Text extract:
FORCE FIELD ANALYSIS
In today’s business environment change remains a constant, and as such, organisations both large and small must adapt if they want to remain successful. Organisations that respond more effectively to changes are more likely to succeed than those that do not. The success of any change depends on the nature of the business, the change itself, and how well the people involved understands the process of change. The concept of ‘change management” is a concern of most organisations today. Lewin (1943), a German Physicist and Social Scientist, developed one of the cornerstone models of change management, known as The Force Field Analysis. Lewin theorised a three-step approach for implementing any organisational change. This is referred to as, Unfreeze – Change - Refreeze. He used the analogy of changing a rectangular block of ice into the shape of a cone. He theorised that it is much easier to unfreeze or melt a block of ice then mould the water into the desired cone shape before refreezing. The Force Field Analysis provides management with a tool for understanding, identifying, and analysing all the factors for and against change. According to Lewin (1943), the perceived status quo in life is created by the perceptions of societies. He reasoned that the systems that exist in organisations (the equilibrium) are not static but are rather created by a dynamic balance of forces moving in opposing directions. Forces for and against change usually fall in one or more of the following categories: values, attitudes, habits, persons, procedures, customs and policies. Lewin (1943) postulates that for change to occur, the driving forces must exceed the restraining forces. The result is a shift in the equilibrium, or the creation of a new mode of operating within the organisation. The Force Field Analysis has given us a tool to better understand and describe how Red Stripe Jamaica Limited has instituted recent changes in its local operations. In October 2011, Red Stripe Jamaica Limited first announced that it would be downsizing production at its Kingston location and outsource the production of Red Stripe Beer destined for the US market, to City Brewer in Latrobe, Pennsylvania, U.S.A. By acknowledging and communicating the need for change and setting timelines to implement the intended change, Red Stripe has created a sense of urgency and stress (controlled) on the organisation. According to Lewin (1943), this is necessary before any change can be implemented.

Required work:
(1) Answer these questions from the passage on force field analysis:
(a) What analogy did Lewin use to explain his three-step approach?
(b) According to Lewin, what must be true of the driving and restraining forces for change to occur?
(c) To which brewer did Red Stripe Jamaica Limited outsource production of beer destined for the US market?
(2) Supply the next part of the passage on force field analysis, picking up after its final sentence.
The rows that come after this point are drawn from a separate source.

Dataset:
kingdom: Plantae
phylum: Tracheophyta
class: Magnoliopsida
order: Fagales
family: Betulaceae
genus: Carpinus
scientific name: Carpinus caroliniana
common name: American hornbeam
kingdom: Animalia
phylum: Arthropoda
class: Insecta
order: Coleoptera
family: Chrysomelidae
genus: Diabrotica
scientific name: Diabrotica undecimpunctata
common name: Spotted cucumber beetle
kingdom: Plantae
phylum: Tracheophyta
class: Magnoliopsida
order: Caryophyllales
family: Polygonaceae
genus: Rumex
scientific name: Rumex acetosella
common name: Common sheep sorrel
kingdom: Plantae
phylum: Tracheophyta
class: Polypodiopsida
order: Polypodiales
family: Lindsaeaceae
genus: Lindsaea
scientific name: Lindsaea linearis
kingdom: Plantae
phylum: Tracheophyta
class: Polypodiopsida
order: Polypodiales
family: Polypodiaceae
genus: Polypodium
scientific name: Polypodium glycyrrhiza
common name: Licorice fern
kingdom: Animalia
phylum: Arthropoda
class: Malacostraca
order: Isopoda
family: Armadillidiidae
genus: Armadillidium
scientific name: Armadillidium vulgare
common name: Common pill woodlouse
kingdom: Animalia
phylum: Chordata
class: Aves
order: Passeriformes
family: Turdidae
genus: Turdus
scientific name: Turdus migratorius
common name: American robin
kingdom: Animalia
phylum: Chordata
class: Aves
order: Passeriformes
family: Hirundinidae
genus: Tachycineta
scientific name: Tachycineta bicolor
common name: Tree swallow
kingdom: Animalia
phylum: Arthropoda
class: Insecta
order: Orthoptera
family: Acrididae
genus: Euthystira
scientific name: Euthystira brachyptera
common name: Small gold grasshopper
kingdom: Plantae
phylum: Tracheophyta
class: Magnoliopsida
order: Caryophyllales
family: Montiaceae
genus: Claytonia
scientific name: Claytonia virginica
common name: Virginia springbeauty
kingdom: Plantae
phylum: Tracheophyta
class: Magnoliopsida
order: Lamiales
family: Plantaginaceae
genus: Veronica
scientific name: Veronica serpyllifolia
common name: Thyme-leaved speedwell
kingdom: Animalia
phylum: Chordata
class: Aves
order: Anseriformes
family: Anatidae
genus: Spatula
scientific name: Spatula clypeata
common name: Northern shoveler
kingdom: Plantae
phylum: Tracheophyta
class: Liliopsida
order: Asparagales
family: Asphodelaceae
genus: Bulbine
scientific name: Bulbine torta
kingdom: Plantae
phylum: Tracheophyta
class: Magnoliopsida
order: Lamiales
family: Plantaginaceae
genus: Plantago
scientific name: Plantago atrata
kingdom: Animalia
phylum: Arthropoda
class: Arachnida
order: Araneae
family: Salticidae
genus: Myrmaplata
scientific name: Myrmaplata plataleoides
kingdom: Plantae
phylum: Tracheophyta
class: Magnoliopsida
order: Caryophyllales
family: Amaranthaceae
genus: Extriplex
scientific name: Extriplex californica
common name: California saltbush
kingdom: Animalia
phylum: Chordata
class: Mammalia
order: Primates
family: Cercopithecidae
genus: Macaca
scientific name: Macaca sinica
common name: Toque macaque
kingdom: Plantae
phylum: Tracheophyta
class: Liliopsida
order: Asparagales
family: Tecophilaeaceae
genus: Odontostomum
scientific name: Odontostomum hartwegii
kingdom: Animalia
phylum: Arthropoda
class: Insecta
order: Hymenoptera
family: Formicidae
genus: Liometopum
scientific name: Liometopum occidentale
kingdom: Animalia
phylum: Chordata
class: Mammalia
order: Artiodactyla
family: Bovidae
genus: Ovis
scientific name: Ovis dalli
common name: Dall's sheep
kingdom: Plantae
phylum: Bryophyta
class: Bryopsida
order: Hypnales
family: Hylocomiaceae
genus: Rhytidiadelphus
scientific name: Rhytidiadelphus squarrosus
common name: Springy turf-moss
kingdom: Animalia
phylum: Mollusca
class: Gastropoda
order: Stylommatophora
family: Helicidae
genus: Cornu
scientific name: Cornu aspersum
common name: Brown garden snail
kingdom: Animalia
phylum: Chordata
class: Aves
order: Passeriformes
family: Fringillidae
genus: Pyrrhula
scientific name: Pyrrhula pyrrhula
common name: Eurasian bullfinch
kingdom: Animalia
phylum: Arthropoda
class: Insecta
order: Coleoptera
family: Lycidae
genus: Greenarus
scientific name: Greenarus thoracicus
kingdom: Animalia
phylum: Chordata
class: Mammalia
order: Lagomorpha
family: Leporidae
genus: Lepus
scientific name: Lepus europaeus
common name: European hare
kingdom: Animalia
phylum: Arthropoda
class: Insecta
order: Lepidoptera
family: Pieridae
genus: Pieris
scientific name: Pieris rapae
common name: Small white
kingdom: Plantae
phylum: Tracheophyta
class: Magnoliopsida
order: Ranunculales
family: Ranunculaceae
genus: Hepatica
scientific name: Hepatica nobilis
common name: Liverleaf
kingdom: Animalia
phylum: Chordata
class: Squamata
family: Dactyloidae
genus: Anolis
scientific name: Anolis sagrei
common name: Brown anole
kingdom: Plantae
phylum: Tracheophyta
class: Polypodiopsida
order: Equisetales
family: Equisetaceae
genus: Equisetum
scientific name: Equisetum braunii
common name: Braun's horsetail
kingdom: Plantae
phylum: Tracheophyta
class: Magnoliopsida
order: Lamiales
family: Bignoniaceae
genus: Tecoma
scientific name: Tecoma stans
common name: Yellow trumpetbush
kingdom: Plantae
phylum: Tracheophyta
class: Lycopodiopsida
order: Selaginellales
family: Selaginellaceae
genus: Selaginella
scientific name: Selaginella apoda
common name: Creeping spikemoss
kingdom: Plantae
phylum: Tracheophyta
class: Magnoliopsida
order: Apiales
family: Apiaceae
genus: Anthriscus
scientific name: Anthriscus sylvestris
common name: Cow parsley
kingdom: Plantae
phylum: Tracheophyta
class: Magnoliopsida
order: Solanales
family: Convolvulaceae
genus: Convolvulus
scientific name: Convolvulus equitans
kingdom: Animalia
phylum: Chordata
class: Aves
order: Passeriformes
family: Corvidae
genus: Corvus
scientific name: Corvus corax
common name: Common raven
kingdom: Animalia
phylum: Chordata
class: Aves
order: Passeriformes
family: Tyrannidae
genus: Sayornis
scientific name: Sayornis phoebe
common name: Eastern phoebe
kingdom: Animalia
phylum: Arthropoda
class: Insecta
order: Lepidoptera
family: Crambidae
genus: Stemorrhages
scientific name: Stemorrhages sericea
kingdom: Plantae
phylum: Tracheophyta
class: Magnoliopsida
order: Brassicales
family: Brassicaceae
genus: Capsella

Responses for each task:
(1)
(a) Changing a rectangular block of ice into the shape of a cone.
(b) The driving forces must exceed the restraining forces.
(c) City Brewer in Latrobe, Pennsylvania, U.S.A.

(2)
Lewin proposed that the initial step in any change, “The Unfreezing”, begins when the organisation becomes aware of the need for change. This is the most difficult period of the change process because the organisation is forced to examine many of its core values and procedures. The unfreezing process began at Red Stripe because there was an apparent motivation for doing so; that is, senior management have identified compelling reasons for changing the current mode of operation in the organisation. Management at Red Stripe surveyed the organisation and realised that the current status quo was not effective. In an article published on June 4, 2010, “Red Stripe to Undergo Organizational Review”, the chairman of Red Stripe, Alfred Barnes alluded to extreme challenges present in the economic and competitive environments, which has created a need for the organisation to restructure. In the Stock Analysis of Denoes and Geddes Limited (DG)/ Red Stripe, as at December 2011, it was identified that declining sales in the local market, increased competition , increased taxes and increased production cost where major factors affecting the company’s bottom line. For any radical organisational change to occur, it must have significant support from senior management and key members within the organisation. The force field analysis gives Red Stripe a tool to show how the driving forces for change compare against restraining forces. By showing how forces...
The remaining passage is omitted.